On Aug. 18, the organization is sponsoring a festival to embrace and celebrate the city's diversity. As Councilman Jerry Heimlicher points out, this includes everyone. He rattles off just a few examples: veterans, people with disabilities, young and old, rich and poor, African-Americans, Korean-Americans, Mexican-Americans, Caucasians, gays, lesbians, straight people, religious people, atheists. Everyone.
"This is an attempt to show ourselves and the rest of the world that we do welcome everybody that we're all different, but we all love this community," Heimlicher says.
The sponsors envision everything from dancing to ethnic food at the festival, which will take place downtown. Last week they asked if the city would be a sponsor for the event, waiving fees for the police and use of city facilities.

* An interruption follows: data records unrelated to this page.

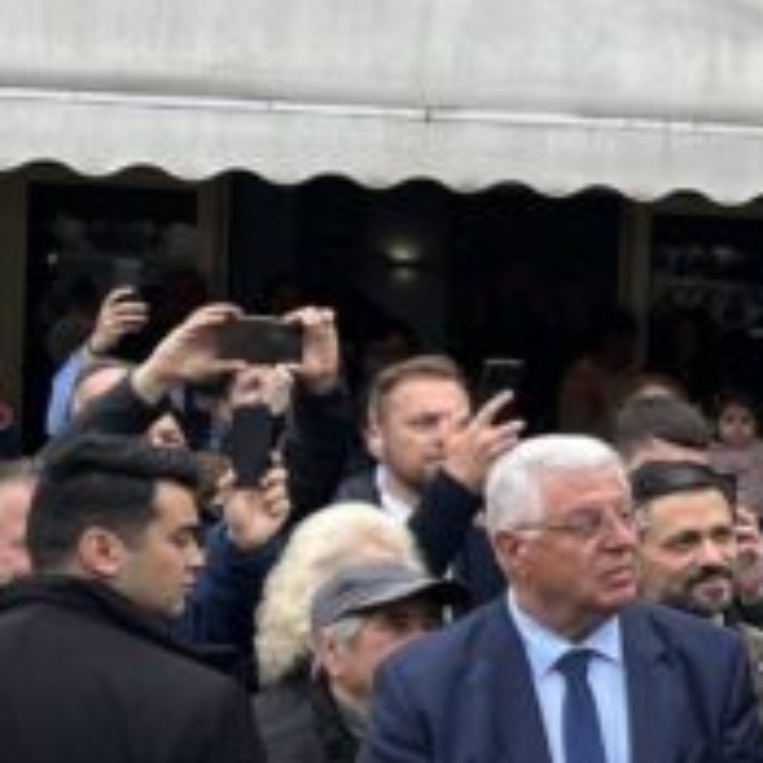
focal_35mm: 92
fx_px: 2294
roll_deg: -3.0
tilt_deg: -2.4
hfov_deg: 16.7
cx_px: 1232
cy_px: 346
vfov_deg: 18.9
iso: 50
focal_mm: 5.1
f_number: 1.6
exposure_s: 1/967
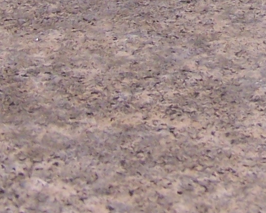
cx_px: 334
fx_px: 1307
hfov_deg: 11.4
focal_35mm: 166
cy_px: -163
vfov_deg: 8.9
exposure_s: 1/8
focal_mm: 6.3
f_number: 2.8
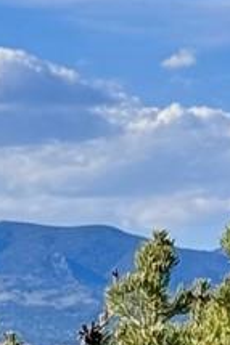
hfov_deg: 3.5
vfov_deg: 5.5
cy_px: 560
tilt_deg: -3.3
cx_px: -756
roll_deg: -0.6
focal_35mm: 372
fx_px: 3570
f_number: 1.78
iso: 64
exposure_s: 1/4049
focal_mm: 6.76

"My attitude is, if this is the community celebrating ourselves and how we get along, what better than to have the city sponsor it?" Heimlicher asks.
By contrast, this is Radford's attitude: "When a large portion of this community does not support gay and lesbian viewpoints, I don't see us putting tax dollars into supporting that direction."
Say what? During the Council meeting, Radford and Glenn prattled on with some concern or was it just shameless pandering to the hard-core right? that gays and lesbians might mar the festival with political messages. The Gay & Lesbian Fund might have a booth and hand out some pamphlets.
Radford and Glenn's comments and their stance that some members of this city should be excluded from a festival designed to celebrate everyone in the community infuriated Heimlicher. But they didn't surprise him.
"This is just nonsense," Heimlicher says. "Margaret [Radford] was saying, in effect, "How dare we spend tax money on gays and lesbians?' Well, we don't have a policy that when people call 911, we ask them, "Are you gay? Because if you are, we won't come out.' I mean, this is how ridiculous this has become."
This isn't the first time Glenn and Radford have tried to quarantine gays. Radford, who routinely utters things like, "I live my traditional family values every day," often brags about voting several years ago to eliminate the city's domestic-partner health benefits plan. Last year, Glenn attempted unsuccessfully to install a so-called Strategic Plan and Cultural Diversity Advisory Board that excluded gays and lesbians. (The irony was lost on him entirely.)
These two ambitious politicians certainly have a right to their opinions, absurd as they are. But this city and the people who love it shouldn't have to suffer continued ridicule because of them. Just days before Council's expected April 24 vote, Heimlicher makes an excellent point:
"It's time we come out of the Stone Age. [Gays and lesbians] live here and have rights like everyone else. They're citizens of this community."